The birth town of Michael Bolton, provider of the soundtrack for Lane Kiffin and Nick Saban this week:

Not happy, no, but working on it and asking questions like "How can we stop fighting?" and "How can we start over when the fighting never ends?" and "Why the hell can't a team with Derrick Henry and T.J. Yeldon just drop a train on its opponents at any time?" Texas A&M's defense is still a glorified pair of barn doors, but that won't matter if Kiffin refuses to drive EL TRACTORCITO straight through them. (For the record: El Tractorcito, aka Alabama running back Henry, had seven carries last week. FREE DERRICK HENRY.)

Gear

"A full, lead-lined radiation suit; cobalt-tinted blast goggles; 20 gallons of clean drinking water in a lead-lined, vacuum-sealed reservoir; canned food to last for two weeks, minimum; satellite phone; full range of antibiotics; temporary fireproof shelters; emergency vaccine kit; whatever guns you can carry, plus adequate ammo; snacks."
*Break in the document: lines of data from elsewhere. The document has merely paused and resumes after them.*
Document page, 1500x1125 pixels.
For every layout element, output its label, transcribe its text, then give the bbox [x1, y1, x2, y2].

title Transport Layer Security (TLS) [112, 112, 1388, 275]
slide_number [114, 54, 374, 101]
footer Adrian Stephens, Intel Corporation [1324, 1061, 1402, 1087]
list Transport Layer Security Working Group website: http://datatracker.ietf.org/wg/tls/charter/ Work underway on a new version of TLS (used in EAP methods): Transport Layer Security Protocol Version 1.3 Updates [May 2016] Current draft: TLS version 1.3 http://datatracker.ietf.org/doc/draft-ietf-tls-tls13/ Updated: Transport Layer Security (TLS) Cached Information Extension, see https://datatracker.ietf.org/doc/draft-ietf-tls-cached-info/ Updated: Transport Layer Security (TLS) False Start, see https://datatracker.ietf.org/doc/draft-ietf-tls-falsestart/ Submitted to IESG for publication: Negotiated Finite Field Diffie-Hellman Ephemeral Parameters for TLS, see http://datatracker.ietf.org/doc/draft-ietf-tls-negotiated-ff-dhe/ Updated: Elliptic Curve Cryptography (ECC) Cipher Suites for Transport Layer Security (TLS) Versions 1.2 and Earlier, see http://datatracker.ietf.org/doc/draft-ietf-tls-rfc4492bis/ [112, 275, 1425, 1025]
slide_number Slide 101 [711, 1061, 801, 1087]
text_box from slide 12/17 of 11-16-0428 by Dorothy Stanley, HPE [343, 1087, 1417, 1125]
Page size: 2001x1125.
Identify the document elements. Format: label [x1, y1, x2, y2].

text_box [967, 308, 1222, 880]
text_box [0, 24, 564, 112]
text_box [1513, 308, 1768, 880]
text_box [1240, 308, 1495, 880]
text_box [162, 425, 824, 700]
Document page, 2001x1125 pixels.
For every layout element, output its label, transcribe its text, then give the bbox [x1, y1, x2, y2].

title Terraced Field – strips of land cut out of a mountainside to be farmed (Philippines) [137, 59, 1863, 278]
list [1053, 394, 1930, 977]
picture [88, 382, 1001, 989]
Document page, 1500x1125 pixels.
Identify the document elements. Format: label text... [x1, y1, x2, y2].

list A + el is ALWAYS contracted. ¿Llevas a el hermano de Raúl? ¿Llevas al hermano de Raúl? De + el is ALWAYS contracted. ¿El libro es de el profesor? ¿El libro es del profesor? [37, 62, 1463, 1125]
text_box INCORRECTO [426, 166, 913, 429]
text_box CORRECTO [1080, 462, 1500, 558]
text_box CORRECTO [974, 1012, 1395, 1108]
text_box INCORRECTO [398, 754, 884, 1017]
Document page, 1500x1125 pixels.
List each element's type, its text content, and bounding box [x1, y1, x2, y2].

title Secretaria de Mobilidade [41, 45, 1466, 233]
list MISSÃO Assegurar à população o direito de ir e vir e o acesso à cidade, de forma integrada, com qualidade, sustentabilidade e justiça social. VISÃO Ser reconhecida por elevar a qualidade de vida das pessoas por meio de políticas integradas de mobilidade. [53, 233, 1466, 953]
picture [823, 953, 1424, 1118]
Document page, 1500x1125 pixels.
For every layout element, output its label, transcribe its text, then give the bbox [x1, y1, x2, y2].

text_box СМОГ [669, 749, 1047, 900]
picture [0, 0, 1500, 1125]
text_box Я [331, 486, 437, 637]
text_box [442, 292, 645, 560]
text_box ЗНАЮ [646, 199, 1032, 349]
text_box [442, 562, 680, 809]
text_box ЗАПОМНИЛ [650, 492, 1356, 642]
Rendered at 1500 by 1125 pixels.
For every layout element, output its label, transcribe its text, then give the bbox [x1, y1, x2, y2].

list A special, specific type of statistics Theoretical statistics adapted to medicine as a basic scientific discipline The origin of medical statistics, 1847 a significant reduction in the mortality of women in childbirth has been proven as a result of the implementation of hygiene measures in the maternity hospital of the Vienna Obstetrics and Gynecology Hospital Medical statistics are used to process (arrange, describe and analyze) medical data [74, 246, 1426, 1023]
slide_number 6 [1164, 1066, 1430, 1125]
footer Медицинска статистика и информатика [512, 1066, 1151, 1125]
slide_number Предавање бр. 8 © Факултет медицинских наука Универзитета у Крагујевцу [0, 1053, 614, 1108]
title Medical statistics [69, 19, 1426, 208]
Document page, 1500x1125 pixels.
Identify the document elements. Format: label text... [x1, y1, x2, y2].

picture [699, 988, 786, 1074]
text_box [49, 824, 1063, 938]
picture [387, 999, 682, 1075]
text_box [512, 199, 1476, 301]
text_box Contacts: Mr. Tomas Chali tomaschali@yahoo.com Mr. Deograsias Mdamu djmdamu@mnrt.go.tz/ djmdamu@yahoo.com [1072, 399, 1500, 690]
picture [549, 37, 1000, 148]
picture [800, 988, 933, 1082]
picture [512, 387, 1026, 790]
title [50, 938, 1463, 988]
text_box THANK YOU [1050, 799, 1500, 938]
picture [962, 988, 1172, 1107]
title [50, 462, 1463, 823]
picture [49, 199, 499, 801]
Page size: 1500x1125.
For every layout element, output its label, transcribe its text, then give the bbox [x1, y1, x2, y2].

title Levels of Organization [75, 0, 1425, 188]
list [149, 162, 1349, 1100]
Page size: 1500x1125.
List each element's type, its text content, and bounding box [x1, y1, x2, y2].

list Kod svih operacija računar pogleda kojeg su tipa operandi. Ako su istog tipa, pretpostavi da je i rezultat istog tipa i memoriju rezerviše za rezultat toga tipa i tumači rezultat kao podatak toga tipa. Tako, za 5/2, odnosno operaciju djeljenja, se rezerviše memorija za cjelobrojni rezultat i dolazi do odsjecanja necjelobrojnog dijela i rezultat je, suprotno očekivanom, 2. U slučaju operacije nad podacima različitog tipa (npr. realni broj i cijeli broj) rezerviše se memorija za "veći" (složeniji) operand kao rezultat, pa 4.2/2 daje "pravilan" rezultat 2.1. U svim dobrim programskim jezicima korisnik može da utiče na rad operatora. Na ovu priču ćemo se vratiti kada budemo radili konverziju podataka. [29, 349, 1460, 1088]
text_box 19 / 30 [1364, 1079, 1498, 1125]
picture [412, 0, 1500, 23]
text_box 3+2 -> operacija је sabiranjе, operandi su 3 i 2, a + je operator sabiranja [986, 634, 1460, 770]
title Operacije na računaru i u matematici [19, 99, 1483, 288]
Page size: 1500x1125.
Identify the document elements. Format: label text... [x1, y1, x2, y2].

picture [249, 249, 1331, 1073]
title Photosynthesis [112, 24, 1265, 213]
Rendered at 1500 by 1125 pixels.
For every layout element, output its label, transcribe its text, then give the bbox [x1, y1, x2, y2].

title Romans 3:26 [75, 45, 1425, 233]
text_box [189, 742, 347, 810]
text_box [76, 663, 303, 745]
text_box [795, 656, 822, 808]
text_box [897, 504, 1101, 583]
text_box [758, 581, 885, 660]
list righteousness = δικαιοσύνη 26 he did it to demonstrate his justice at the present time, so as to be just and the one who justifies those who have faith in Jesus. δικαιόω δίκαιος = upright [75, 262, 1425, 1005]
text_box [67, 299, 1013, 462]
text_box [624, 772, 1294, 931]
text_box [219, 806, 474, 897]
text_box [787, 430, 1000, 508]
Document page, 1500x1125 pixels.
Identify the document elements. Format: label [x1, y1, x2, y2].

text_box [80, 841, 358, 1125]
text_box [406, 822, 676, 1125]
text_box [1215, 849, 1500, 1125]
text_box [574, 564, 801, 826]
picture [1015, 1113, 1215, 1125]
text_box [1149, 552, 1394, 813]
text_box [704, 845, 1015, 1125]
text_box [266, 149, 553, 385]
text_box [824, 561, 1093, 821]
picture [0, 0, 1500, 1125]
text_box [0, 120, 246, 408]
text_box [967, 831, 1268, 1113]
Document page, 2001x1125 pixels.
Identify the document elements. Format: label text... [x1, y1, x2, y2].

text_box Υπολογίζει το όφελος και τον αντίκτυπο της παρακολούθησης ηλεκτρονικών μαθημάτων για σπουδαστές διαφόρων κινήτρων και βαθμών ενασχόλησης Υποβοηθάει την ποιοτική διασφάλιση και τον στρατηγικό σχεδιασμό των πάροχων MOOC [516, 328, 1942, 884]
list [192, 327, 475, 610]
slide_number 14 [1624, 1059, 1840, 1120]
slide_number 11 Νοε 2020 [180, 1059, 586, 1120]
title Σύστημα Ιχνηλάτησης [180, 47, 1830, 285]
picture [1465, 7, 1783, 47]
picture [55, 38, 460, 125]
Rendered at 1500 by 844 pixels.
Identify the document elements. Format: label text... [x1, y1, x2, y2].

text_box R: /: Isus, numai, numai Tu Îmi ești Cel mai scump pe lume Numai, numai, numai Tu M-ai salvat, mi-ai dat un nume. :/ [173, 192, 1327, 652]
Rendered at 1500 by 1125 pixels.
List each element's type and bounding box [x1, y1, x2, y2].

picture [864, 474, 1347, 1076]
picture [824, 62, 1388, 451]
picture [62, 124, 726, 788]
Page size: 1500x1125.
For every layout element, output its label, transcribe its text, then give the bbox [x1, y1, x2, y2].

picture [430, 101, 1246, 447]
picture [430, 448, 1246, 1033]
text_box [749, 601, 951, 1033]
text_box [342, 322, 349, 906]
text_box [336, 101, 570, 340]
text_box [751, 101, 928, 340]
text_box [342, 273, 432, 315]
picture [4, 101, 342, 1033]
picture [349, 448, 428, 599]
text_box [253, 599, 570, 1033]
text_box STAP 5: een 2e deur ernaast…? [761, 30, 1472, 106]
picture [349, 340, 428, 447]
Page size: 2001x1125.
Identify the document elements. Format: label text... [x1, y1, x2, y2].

"What I need to survive watching UCLA at Cal?"

"Correct."

Endless

Arkansas at Georgia presents a panoply of ways Arkansas could lose in an agonizing fashion. (Again.) Let's look at the odds:

  • 5/1 on failed early two-point conversion that comes back to haunt
  • 8/1 on missed field goal following successful field goal called dead
  • 12/1 on tragic late fumble
  • 17/1 on fumbling through endzone on last-ditch winning TD drive
  • 35/1 on Bret Bielema being served warrant and arrested for unpaid parking tickets midway through third quarter
  • 50/1 on Alabama false start call, somehow
  • 100/1 on winning the thing outright, everyone being happy, and everything being okay for a week
  • 4/1 on rain of frogs cancelling game (standard odds for all Arkansas games)

Reloading

Will Muschamp is going to start two quarterbacks against Mizzou. Which is more frightening: that Will Muschamp is allowed to shoot randomly if he feels threatened in the state of Florida, or that he's allowed to start two quarterbacks, ever? Probably the latter, since Will Muschamp only hits targets if he writes, "FOUR WINS AND A LOSS TO GEORGIA," on them.

Steve

As in Johnson, a thousand-yard receiver for the 2007 Kentucky Wildcats football team. That was the last Kentucky team to beat LSU, in a 43-37 win over the eventual BCS champions. Circle back to the beginning of this piece and remember that Kentucky winning things is generally associated with a year in which everything goes delightfully off course.

Your word this week: CVS BANGERS, of course.